Whitesides is the recipient of numerous awards, including the National Medal of Science in 1998 in recognition for his innovative, cross-disciplinary research and his extensive involvement with teaching, government and industry.

In 2003, the Inamori Foundation of Japan awarded him the prestigious Kyoto Prize for his pathbreaking contribution to the development of nanotechnology. In 2007, the American Institute of Chemists (AIC) awarded him a Gold Medal for his unique insights into surface chemistry, including the molecular self-assembly process. According to the AIC, "These studies have laid the groundwork for advances in nanoscience, leading to new technologies in electronics, pharmaceutical science and medical diagnostics." Also in 2007, he received the Priestley Medal, the highest honor conferred by the American Chemical Society.
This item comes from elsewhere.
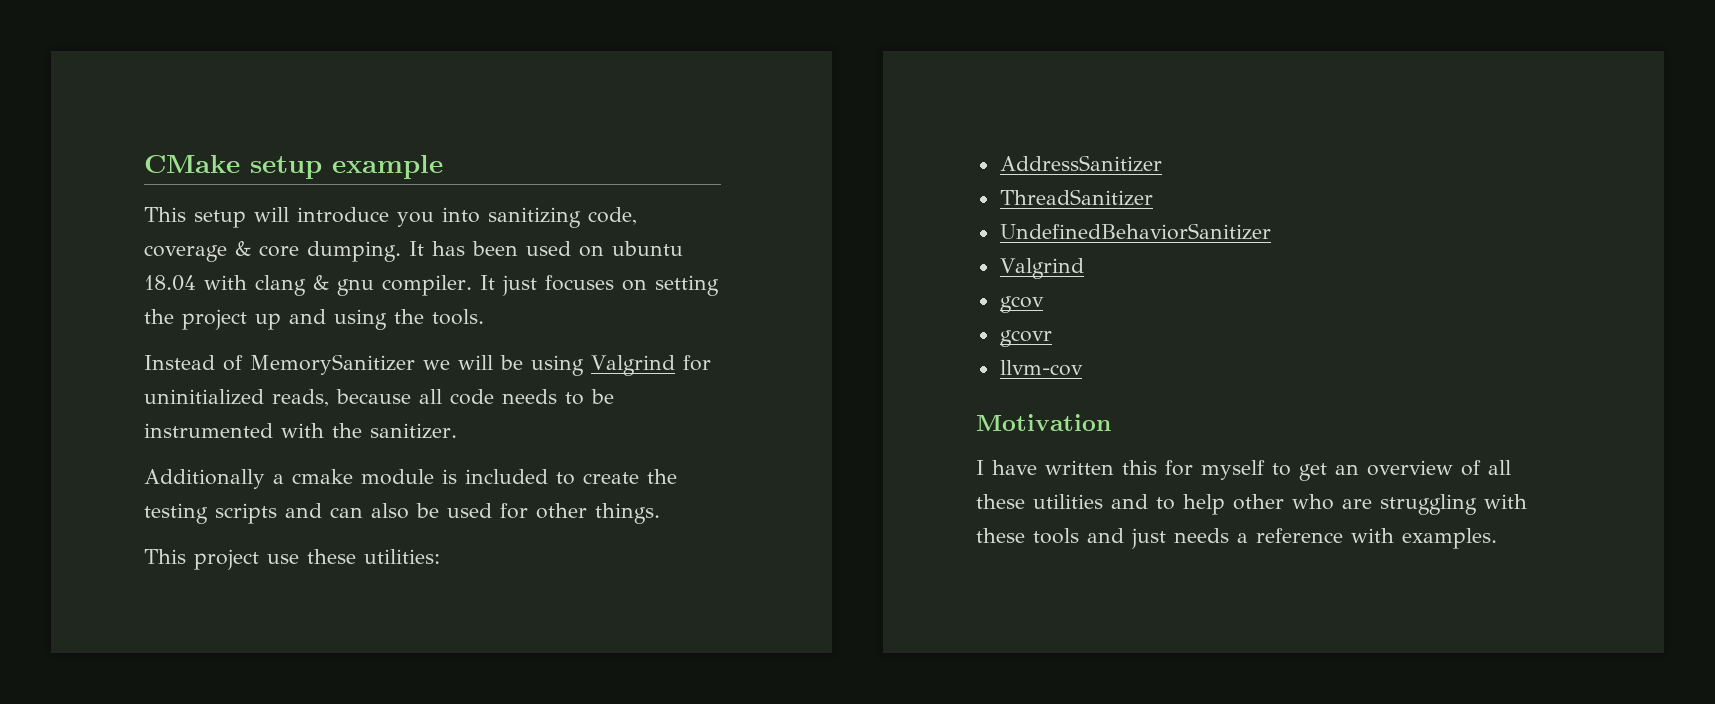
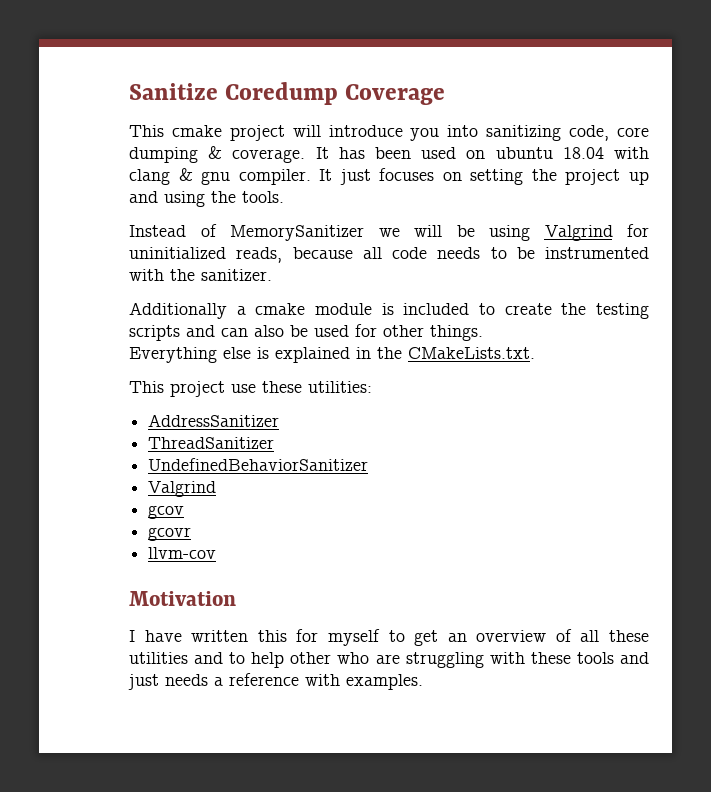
[144,155,443,179] [144,207,246,228] CMake setup example // This setup -> [129,82,446,105] [129,125,285,141] Sanitize Coredump Coverage // This cmake project
[144,241,401,262] coverage & core dumping. -> [617,127,650,137] [129,146,306,163] core dumping & coverage.
(660, 513) none -> [129,347,535,363] // Everything else is explained in the CMakeLists.txt.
He is the author of more than 900 research papers and holds more than 50 patents. His memberships include the American Academy of Arts and Sciences, the National Academy of Sciences and the American Chemical Society. He is a fellow of the American Association for the Advancement of Science and the Institute of Physics.

Beyond his scientific research, he participated in the National Academies' report "Rising Above the Gathering Storm," which addressed the United States' competitiveness in science and technology. Whitesides has served on advisory committees for the National Science Foundation, the National Aeronautics and Space Administration and the Department of Defense.